Give again, exactly and only, the lines running from the one with "im Allgäu unten" to the end of the material below; leave out pictures.
******************************
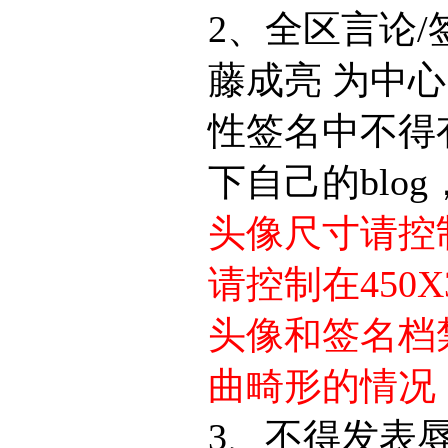
2、全区言论/
藤成亮 为中
性签名中不得
下自己的blo
头像尺寸请控制
请控制在450X
头像和签名档
曲畸形的情况
3、不得发表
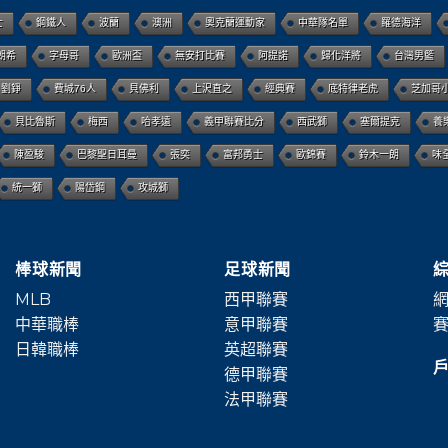
士
鋼鐵人
波蘭
澳洲
奧克蘭運動家
中華隊名單
羅德海洋
朗希
字母哥
歐洲盃
無安打比賽
阿提諾
歸化洋將
台灣男籃
劉錚
費城76人
貝佛利
上沢直之
經典賽
底特律老虎
芝加哥
貝比魯斯
梅西
哈孝遠
義甲聯賽比分
西武獅
塞爾提克
養
陳盈駿
巴黎聖日耳曼
張奕
富邦勇士
歐錦賽
鈴木一朗
味
統一獅
陽岱鋼
攻城獅
棒球新聞
足球新聞
MLB
西甲聯賽
網
中華職棒
意甲聯賽
賽
日韓職棒
英超聯賽
德甲聯賽
法甲聯賽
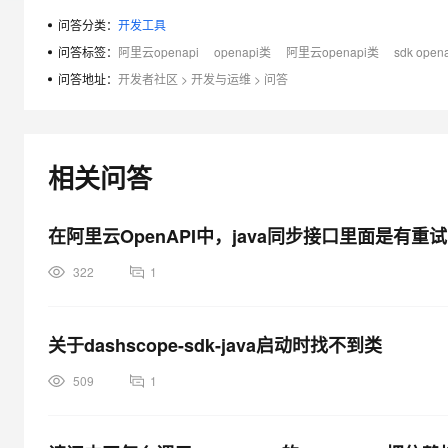
大模型解决方案
问答分类：
开发工具
迁移与运维管理
问答标签：
阿里云openapi
openapi类
阿里云openapi类
sdk open
快速部署 Dify，高效搭建 
问答地址：
开发者社区
>
开发与运维
>
问答
专有云
10 分钟在聊天系统中增加
相关问答
在阿里云OpenAPI中，java同步接口里面是有重
322
1
关于dashscope-sdk-java启动时找不到类
509
1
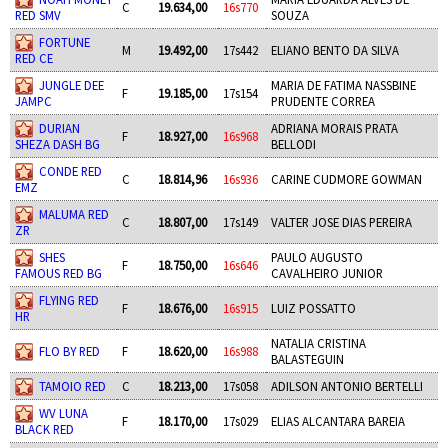
C
19.634,00
16s770
RED SMV
SOUZA
FORTUNE
M
19.492,00
17s442
ELIANO BENTO DA SILVA
RED CE
JUNGLE DEE
MARIA DE FATIMA NASSBINE
F
19.185,00
17s154
JAMPC
PRUDENTE CORREA
DURIAN
ADRIANA MORAIS PRATA
F
18.927,00
16s968
SHEZA DASH BG
BELLODI
CONDE RED
C
18.814,96
16s936
CARINE CUDMORE GOWMAN
EMZ
MALUMA RED
C
18.807,00
17s149
VALTER JOSE DIAS PEREIRA
ZR
SHES
PAULO AUGUSTO
F
18.750,00
16s646
FAMOUS RED BG
CAVALHEIRO JUNIOR
FLYING RED
F
18.676,00
16s915
LUIZ POSSATTO
HR
NATALIA CRISTINA
FLO BY RED
F
18.620,00
16s988
BALASTEGUIN
TAMOIO RED
C
18.213,00
17s058
ADILSON ANTONIO BERTELLI
WV LUNA
F
18.170,00
17s029
ELIAS ALCANTARA BAREIA
BLACK RED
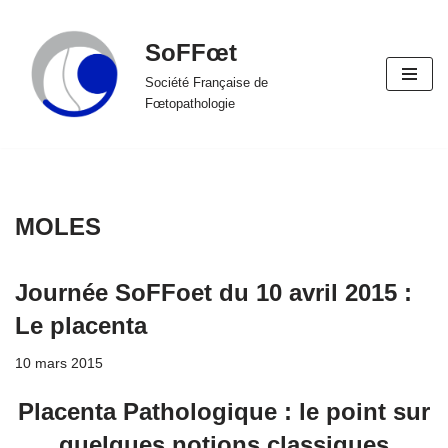
SoFFœt
Aller
au
Société Française de
Fœtopathologie
contenu
MOLES
Journée SoFFoet du 10 avril 2015 :
Le placenta
10 mars 2015
Placenta Pathologique : le point sur
quelques notions classiques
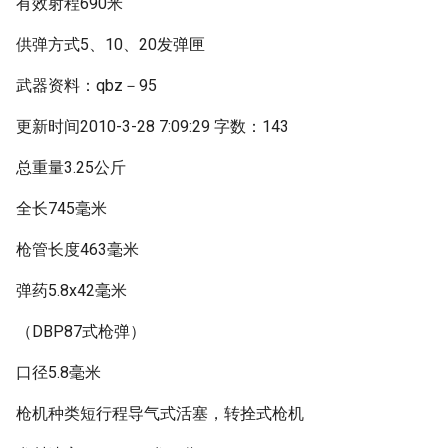
有效射程690米
供弹方式5、10、20发弹匣
武器资料：qbz－95
更新时间2010-3-28 7:09:29 字数：143
总重量3.25公斤
全长745毫米
枪管长度463毫米
弹药5.8x42毫米
（DBP87式枪弹）
口径5.8毫米
枪机种类短行程导气式活塞，转拴式枪机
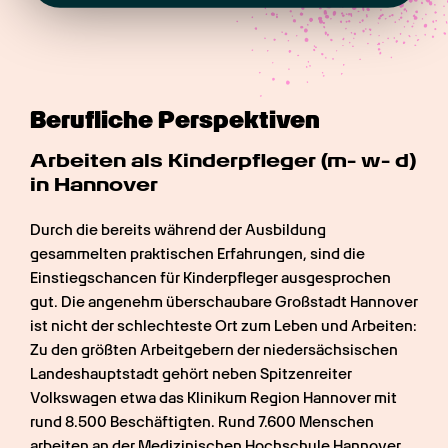
Berufliche Perspektiven
Arbeiten als Kinderpfleger (m- w- d) 
in Hannover
Durch die bereits während der Ausbildung 
gesammelten praktischen Erfahrungen, sind die 
Einstiegschancen für Kinderpfleger ausgesprochen 
gut. Die angenehm überschaubare Großstadt Hannover 
ist nicht der schlechteste Ort zum Leben und Arbeiten: 
Zu den größten Arbeitgebern der niedersächsischen 
Landeshauptstadt gehört neben Spitzenreiter 
Volkswagen etwa das Klinikum Region Hannover mit 
rund 8.500 Beschäftigten. Rund 7.600 Menschen 
arbeiten an der Medizinischen Hochschule Hannover. 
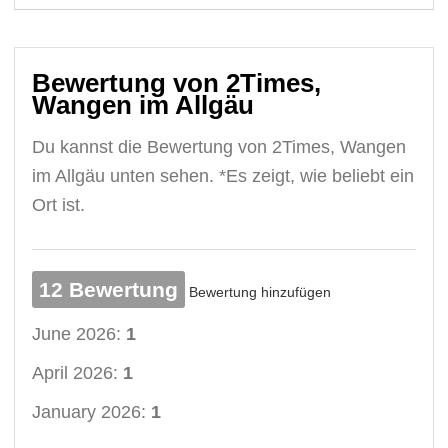
Bewertung von 2Times,
Wangen im Allgäu
Du kannst die Bewertung von 2Times, Wangen
im Allgäu unten sehen. *Es zeigt, wie beliebt ein
Ort ist.
12 Bewertung
Bewertung hinzufügen
June 2026:
1
April 2026:
1
January 2026:
1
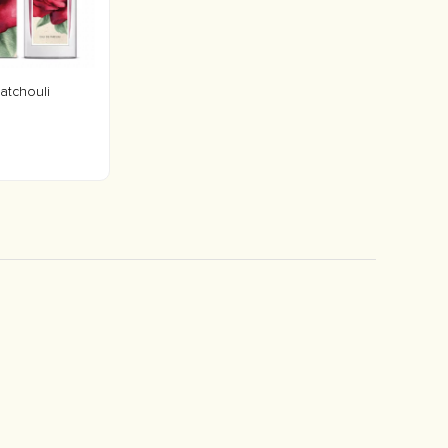
atchouli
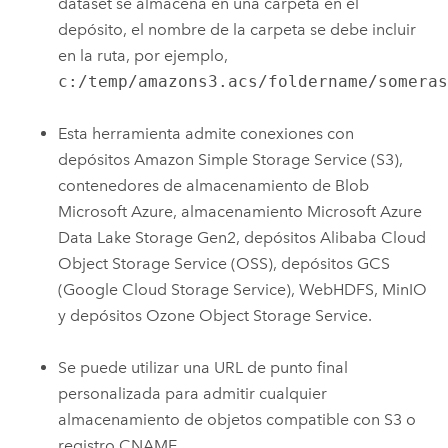
dataset se almacena en una carpeta en el
depósito, el nombre de la carpeta se debe incluir
en la ruta, por ejemplo,
c:/temp/amazons3.acs/foldername/somera
Esta herramienta admite conexiones con
depósitos
Amazon Simple Storage Service (S3)
,
contenedores de almacenamiento de Blob
Microsoft Azure
, almacenamiento
Microsoft Azure
Data Lake Storage
Gen2, depósitos
Alibaba Cloud
Object Storage Service (OSS)
, depósitos GCS
(
Google Cloud
Storage Service), WebHDFS, MinIO
y depósitos Ozone Object Storage Service.
Se puede utilizar una URL de punto final
personalizada para admitir cualquier
almacenamiento de objetos compatible con S3 o
registro CNAME.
******************************
Written answer:
im Allgäu unten sehen. *Es zeigt, wie beliebt ein
Ort ist.
12 Bewertung
Bewertung hinzufügen
June 2026:
1
April 2026:
1
January 2026:
1
atchouli
dataset se almacena en una carpeta en el
depósito, el nombre de la carpeta se debe incluir
en la ruta, por ejemplo,
c:/temp/amazons3.acs/foldername/somera
Esta herramienta admite conexiones con
depósitos
Amazon Simple Storage Service (S3)
,
contenedores de almacenamiento de Blob
Microsoft Azure
, almacenamiento
Microsoft Azure
Data Lake Storage
Gen2, depósitos
Alibaba Cloud
Object Storage Service (OSS)
, depósitos GCS
(
Google Cloud
Storage Service), WebHDFS, MinIO
y depósitos Ozone Object Storage Service.
Se puede utilizar una URL de punto final
personalizada para admitir cualquier
almacenamiento de objetos compatible con S3 o
registro CNAME.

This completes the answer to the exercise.